Last week, Prime Minister Hun Sen returned from a summit in Cuba and said he was set to negotiate with the UN using a plan presented to him by US Senator John Kerry. But since then, he has had to backtrack.

“Hun Sen has accepted John Kerry’s formula, but when he returned home, he faced some problems within the CPP,” Prince Ranariddh told reporters Tuesday after meeting the Laotian prime minister. “So he chose a new formula.”

The Kerry plan is a somewhat complex system in the “mixed” tribunal of Cambodian and UN judges and prosecutors. Under a system of “co-prosecutors”—one Cambodian, one UN-appointed—the plan would be needed if the two prosecutors fail to agree on whom to indict.

If the Cambodian prosecutor tries to block an indictment, this decision would have to be ratified by a “resolution panel” of judges selected from the tribunal’s appeals courts.

The UN apparently favors the plan, because it allows UN judges control over what could be a political process. But diplomats say the CPP is nervous that too much UN control would mean some former Khmer Rouge leaders who now serve in government could stand trial.

Now, the prince implied that the government has forwarded to the UN a slightly different plan on how to resolve disputes between the prosecutors. But officials have not yet said how exactly that plan differs from the Kerry plan.

Cabinet Minister Sok An downplayed tensions within the CPP Tuesday afternoon, after he met Prince Ranariddh to brief him on the revised plan.

“We cannot say anyone opposes or does not oppose [the Kerry plan]. What is important is that we find a formula that is compatible,” Sok An said.

Prince Ranariddh would only say the most recent plan is “basically the same formula” as the Kerry plan, and that he believes the government and the UN will soon reach a compromise. Kerry is set to visit officials in Phnom Penh on Friday, the prince said.
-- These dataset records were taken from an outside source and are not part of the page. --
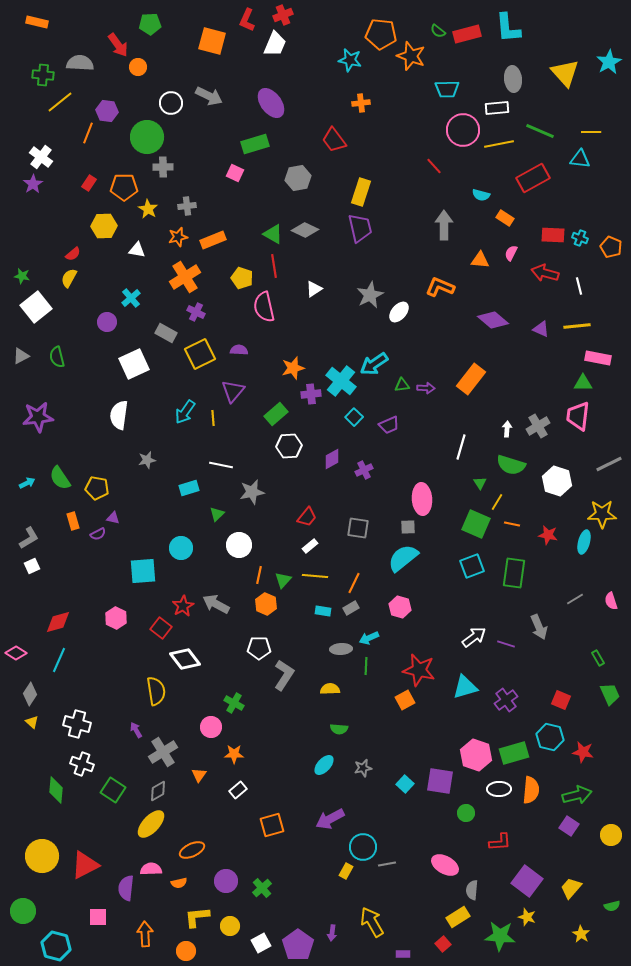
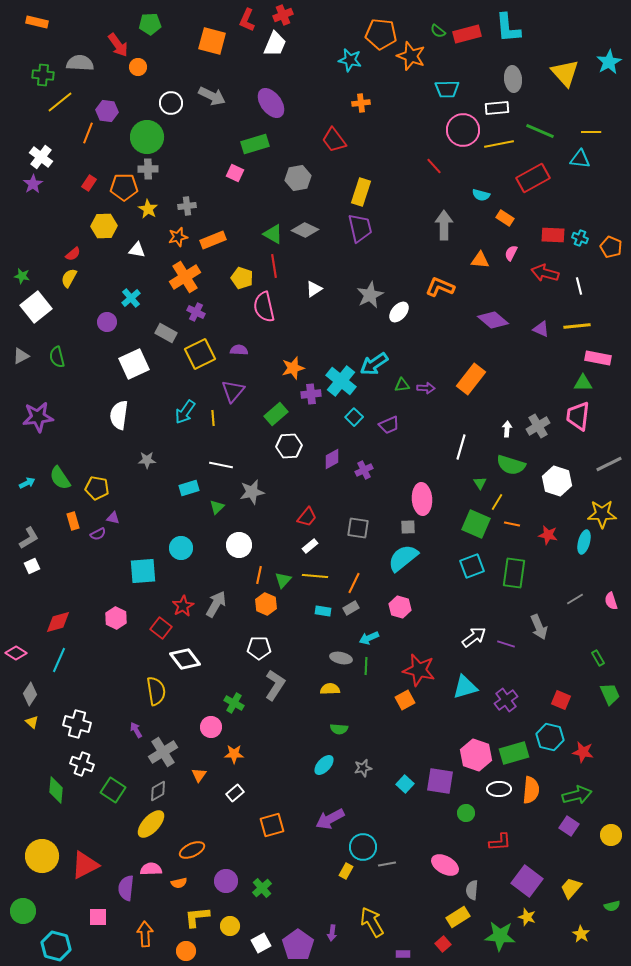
gray arrow at (209, 96): moved 3 px right
gray cross at (163, 167): moved 15 px left, 2 px down
gray star at (147, 460): rotated 12 degrees clockwise
green triangle at (217, 514): moved 7 px up
gray arrow at (216, 604): rotated 92 degrees clockwise
gray ellipse at (341, 649): moved 9 px down; rotated 15 degrees clockwise
gray L-shape at (284, 675): moved 9 px left, 10 px down
white rectangle at (238, 790): moved 3 px left, 3 px down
The Council of Ministers in Jan­uary passed its version of how to conduct the trial and sent it to the National Assembly. The Assem­bly was slated to debate the law earlier this month but has postponed debate until more progress can be made with the UN.

Aside from parliament passing the law, the government and the UN will have to sign an international agreement to set up the trial, if the UN is to be involved in, and help fund, the proceedings.

Prince Ranariddh said the delay also is due to ongoing renovations at the Assembly building, and that debate on the law won’t start until after the Assembly opens its full session in late May.

“It is too old, and the ceiling is in decay,” Prince Ranariddh said. Another assembly official told Agence France-Presse that the building’s rapid decay is the fault of rampant termites.

In a separate written statement released this week, Prince Ran­ariddh’s cabinet refuted claims by the Sam Rainsy Party that the prince’s Funcinpec party is bowing to the CPP on the trial.